No ano de 2011, as obras de Scott Fitzgerald entraram em domínio público na maioria dos países. Scott Donaldson, escritor da biografia Fool For Love: F. Scott Fitzgerald (Louco de amor: F. Scott Fitzgerald, sem publicação no Brasil), explora a índole obscura dessa lenda e o papel que as mulheres tiveram em sua vida e obra.

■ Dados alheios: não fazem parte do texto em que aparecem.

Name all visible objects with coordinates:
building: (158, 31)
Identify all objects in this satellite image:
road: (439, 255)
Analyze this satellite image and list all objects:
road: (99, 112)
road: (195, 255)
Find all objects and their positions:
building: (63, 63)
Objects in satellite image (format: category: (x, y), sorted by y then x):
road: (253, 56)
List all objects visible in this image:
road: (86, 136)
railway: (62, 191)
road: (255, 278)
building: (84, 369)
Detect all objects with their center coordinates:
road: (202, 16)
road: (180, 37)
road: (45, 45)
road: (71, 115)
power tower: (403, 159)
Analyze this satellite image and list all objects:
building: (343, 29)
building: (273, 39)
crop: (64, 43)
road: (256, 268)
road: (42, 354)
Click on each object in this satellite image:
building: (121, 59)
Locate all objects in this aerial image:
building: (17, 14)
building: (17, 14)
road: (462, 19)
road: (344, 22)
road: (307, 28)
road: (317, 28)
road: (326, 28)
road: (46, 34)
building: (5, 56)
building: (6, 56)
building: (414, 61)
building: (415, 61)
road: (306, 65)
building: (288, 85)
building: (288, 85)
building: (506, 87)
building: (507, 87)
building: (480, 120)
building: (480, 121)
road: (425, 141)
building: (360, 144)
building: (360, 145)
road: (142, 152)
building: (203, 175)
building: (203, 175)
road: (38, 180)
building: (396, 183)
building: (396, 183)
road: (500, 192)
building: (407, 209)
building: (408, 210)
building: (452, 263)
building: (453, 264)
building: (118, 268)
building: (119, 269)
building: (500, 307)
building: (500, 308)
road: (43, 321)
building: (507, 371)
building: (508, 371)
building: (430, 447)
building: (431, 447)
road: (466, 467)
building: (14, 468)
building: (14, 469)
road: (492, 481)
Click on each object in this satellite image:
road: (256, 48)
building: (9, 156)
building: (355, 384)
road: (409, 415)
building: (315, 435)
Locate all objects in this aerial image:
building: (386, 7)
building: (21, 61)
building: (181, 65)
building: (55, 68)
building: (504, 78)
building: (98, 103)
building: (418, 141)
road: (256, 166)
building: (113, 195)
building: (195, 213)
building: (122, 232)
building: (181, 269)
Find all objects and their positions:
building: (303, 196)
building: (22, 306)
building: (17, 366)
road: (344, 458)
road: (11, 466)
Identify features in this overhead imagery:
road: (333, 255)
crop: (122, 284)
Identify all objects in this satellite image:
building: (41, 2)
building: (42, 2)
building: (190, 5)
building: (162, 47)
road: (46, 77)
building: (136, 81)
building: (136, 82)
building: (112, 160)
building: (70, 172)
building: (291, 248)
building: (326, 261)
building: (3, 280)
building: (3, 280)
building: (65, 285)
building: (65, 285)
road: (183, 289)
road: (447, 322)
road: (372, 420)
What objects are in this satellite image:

A biografia condena Fitzgerald mais do que a qualquer outro na literatura americana, com exceção de Poe. Quem se importa se F. Scott Fitzgerald é o autor de um romance extraordinário e perfeito como nunca visto na literatura americana, e de outro romance, mais longo e caótico, com uma tremenda energia emocional? Quem liga que ele escreveu algumas dezenas de contos que sob qualquer critério mereceriam o adjetivo “magistral”? Ignorando esses legados, grande parte do público ainda tende a pensar nele a partir das lendas de sua vida bagunçada e confusa, e a estereotipá-lo disso ou daquilo. Tão diminuto em estatura, Fitzgerald se torna o Cronista da Era do Jazz, ou o Artista Apesar de Si Mesmo, ou o estereótipo mais predominante, o caso do Escritor Rebaixado: um homem cujo percurso trágico funciona como uma fábula de advertência para uma posteridade mais sensata. Sua saga é uma tentação quase irresistível aos moralistas, de forma evidente ou encoberta. Não é certo passear no topo de um táxi, ou se divertir no chafariz do Plaza Hotel, nem seria certo beber em excesso ou abusar de um “áureo talento desperdiçado”. Ora, tome seu lugar e tente fazer diferente.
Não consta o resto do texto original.